**EXCERPT TO READ**
=== Section Start ===
Google's killing the sites that serve up song lyrics
If you're a child of the '80s or early '90s, you probably have fond memories of sites like AllMusic: places that finally made it possible to memorize the latest Oasis or Foo Fighters or Backstreet Boys, even if the CDs did not come with lyrics.
Alas, Google may have just delivered a crippling blow to the web's decades-old lyrics industry: The search giant/plundering tech carnivore has inked a multiyear deal with the licensing clearinghouse LyricFind, which will let the search giant display the full song lyrics for millions of artists in a "knowledge box" module at the top of the search page.
No longer will you have to click through to sites like AZLyrics or SongMeanings.com -- which has those sites pretty worried.
"We are indeed very concerned about the fact that Google is going to provide song lyrics directly on its search results," said Yigal Ben Efraim, chief executive of Stands4, which owns Lyrics.net. Eight of 10 people who visit that site get there after Googling a song lyric, which does not bode well for the site's prospects.
Efraim was not totally blindsided by the Google move, mind you -- Google has been experimenting with lyric panels for almost two years. And Stands4, which also owns a portfolio of reference sites, is well-acquainted with Google's ability to casually decimate long-standing websites when it decides to expand: Efraim's Definitions.net, like the better-known Merriam-Webster.com and Dictionary.com, took a significant hit when Google began displaying definitions directly in search. (Similar claims of harm, and reduced competition, have been made regarding Google's incursion into spaces occupied by Wikipedia, Yelp and TripAdvisor.) Google did not immediately respond to The Washington Post's request for comment.
For lyrics sites, though, the fallout could be particularly dramatic. The industry was suffering, anyway, Efraim said: Ad-blockers have cut into his revenue, and lyrics licenses -- which all sites must have, lest they attract the wrath of the National Music Publishers' Association -- are very expensive.
Much like dictionaries, lyrics sites rely almost entirely on search traffic to stay afloat. The top three sites -- AZLyrics, MetroLyrics and LyricsFreak -- all get between 90 and 91 percent of their traffic from search, according to SimilarWeb. Any impact to that traffic could wreak havoc on their bottom line; just look at the damage one week of depressed Google-search placement did to Genius.
Lyrics sites are not giving up, of course -- they are just evolving to do things that Google doesn't (yet). Lyrics.net employs a small editorial team to encourage community and discussion around its songs. MetroLyrics is barely recognizable as a lyrics site anymore: Bought by CBS Interactive in 2011, its homepage now lists "hot songs," a la Billboard, and news items about Alicia Keys, Selena Gomez and Rihanna.
Still, the future remains uncertain: It's hard to compete in a marketplace where one company not only does a great deal of production but owns the primary means of distribution, too. In a signal of battles to come, perhaps, Google's new lyrics boxes link out to promotions for its own paid music service.
"The bottom line ... is that most small content publishers are very worried about the future," Efraim said. "And for good reason."
=== Section End ===
**EXERCISE OBJECTIVE**
Can you transcribe the article on Google and lyrics sites, starting at the words "Google's killing the" and stopping after "come with lyrics."?

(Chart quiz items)
=== Section Start ===
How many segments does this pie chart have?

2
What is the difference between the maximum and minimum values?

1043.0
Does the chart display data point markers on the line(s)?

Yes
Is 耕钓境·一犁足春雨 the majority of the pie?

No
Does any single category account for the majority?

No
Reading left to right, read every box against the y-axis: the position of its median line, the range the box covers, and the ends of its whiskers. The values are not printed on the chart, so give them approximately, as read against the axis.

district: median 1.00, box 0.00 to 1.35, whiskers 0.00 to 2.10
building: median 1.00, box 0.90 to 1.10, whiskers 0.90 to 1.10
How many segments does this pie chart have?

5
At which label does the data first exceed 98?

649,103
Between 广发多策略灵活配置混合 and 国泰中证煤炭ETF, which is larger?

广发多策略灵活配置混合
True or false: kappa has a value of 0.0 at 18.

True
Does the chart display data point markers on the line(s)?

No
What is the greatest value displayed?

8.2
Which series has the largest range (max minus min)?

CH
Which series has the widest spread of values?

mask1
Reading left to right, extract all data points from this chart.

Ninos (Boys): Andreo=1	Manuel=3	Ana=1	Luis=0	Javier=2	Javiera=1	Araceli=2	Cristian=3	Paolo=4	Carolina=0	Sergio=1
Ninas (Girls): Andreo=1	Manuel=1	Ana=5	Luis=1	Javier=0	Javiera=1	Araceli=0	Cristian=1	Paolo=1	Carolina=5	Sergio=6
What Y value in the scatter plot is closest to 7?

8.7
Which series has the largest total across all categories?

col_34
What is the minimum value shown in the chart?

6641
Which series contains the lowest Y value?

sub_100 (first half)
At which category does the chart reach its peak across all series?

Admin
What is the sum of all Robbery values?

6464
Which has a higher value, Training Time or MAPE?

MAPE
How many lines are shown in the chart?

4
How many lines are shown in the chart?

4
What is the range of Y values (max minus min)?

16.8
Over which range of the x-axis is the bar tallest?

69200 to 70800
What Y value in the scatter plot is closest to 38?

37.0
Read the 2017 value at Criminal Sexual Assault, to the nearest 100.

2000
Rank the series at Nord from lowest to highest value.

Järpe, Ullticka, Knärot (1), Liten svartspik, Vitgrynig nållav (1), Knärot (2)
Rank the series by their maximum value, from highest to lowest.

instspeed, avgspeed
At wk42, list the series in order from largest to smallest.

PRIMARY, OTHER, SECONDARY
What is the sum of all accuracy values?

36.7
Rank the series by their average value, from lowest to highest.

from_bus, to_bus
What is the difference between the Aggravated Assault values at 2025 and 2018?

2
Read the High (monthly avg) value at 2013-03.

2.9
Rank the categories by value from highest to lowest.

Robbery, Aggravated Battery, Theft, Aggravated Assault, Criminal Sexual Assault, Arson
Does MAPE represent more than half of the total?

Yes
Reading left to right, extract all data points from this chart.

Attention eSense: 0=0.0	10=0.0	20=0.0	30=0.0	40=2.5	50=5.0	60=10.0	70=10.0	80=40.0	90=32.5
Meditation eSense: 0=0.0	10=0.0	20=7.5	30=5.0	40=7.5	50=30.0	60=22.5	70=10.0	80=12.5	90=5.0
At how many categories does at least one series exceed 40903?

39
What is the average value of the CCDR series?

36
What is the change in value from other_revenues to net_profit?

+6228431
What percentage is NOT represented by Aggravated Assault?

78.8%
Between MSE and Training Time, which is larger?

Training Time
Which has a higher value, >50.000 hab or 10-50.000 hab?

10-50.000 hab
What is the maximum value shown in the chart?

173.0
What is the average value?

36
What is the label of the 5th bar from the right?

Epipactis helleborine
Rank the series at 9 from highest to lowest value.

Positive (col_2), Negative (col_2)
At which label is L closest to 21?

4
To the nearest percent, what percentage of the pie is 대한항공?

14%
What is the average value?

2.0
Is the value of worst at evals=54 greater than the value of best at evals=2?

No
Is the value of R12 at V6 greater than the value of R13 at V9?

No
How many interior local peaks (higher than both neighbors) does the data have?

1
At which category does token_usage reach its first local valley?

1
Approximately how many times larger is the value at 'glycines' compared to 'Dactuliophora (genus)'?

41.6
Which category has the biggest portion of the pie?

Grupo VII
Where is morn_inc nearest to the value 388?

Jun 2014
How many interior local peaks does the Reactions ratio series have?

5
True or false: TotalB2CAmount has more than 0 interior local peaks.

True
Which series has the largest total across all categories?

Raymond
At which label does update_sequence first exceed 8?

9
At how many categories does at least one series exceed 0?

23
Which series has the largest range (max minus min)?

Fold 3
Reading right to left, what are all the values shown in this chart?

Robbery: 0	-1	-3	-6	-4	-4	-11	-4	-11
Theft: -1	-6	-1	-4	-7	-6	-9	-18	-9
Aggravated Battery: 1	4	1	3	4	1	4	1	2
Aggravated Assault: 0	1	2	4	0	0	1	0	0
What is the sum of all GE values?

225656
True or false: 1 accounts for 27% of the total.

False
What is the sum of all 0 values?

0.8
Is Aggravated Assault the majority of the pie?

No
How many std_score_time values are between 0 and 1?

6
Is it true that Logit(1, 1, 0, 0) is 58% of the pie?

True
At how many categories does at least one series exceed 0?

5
=== Section End ===
**SOLUTION FOR THIS TASK**
Google's killing the sites that serve up song lyrics
If you're a child of the '80s or early '90s, you probably have fond memories of sites like AllMusic: places that finally made it possible to memorize the latest Oasis or Foo Fighters or Backstreet Boys, even if the CDs did not come with lyrics.